START Input data

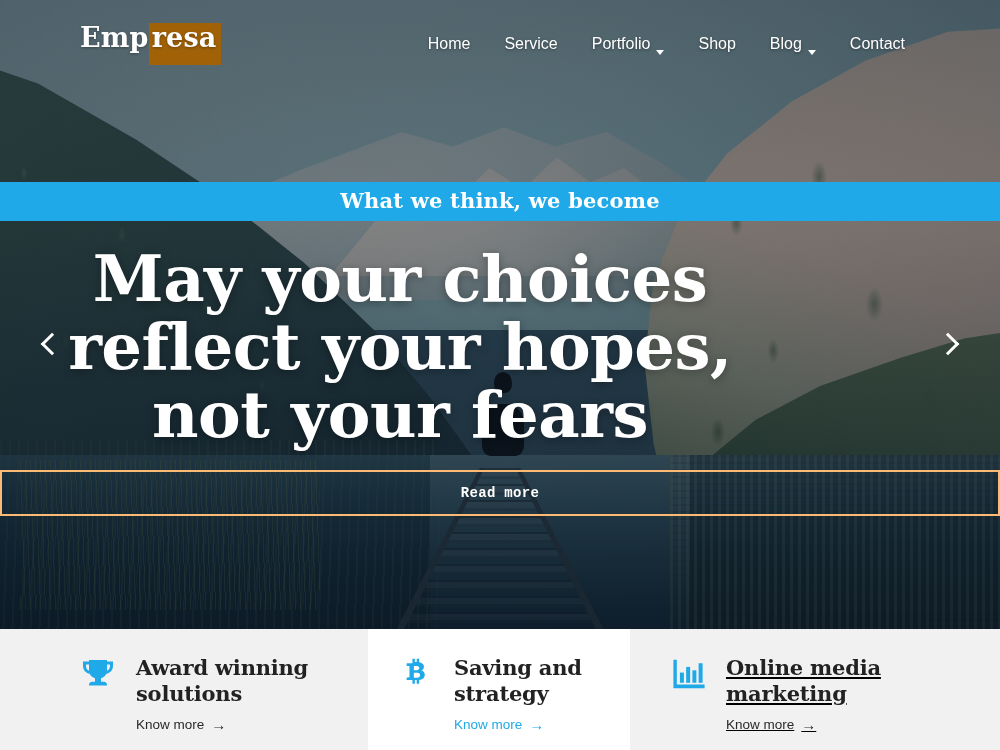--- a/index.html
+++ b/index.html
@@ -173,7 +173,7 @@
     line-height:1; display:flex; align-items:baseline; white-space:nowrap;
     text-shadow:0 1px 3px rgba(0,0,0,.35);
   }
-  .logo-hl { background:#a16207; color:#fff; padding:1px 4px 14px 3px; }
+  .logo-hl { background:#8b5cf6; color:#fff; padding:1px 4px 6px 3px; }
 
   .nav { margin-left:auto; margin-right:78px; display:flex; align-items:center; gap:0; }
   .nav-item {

END Input data

### Task instructions
Word for word, restate all of the data, but do not copy the pictures.

### Task response
--- a/index.html
+++ b/index.html
@@ -173,7 +173,7 @@
     line-height:1; display:flex; align-items:baseline; white-space:nowrap;
     text-shadow:0 1px 3px rgba(0,0,0,.35);
   }
-  .logo-hl { background:#a16207; color:#fff; padding:1px 4px 14px 3px; }
+  .logo-hl { background:#8b5cf6; color:#fff; padding:1px 4px 6px 3px; }
 
   .nav { margin-left:auto; margin-right:78px; display:flex; align-items:center; gap:0; }
   .nav-item {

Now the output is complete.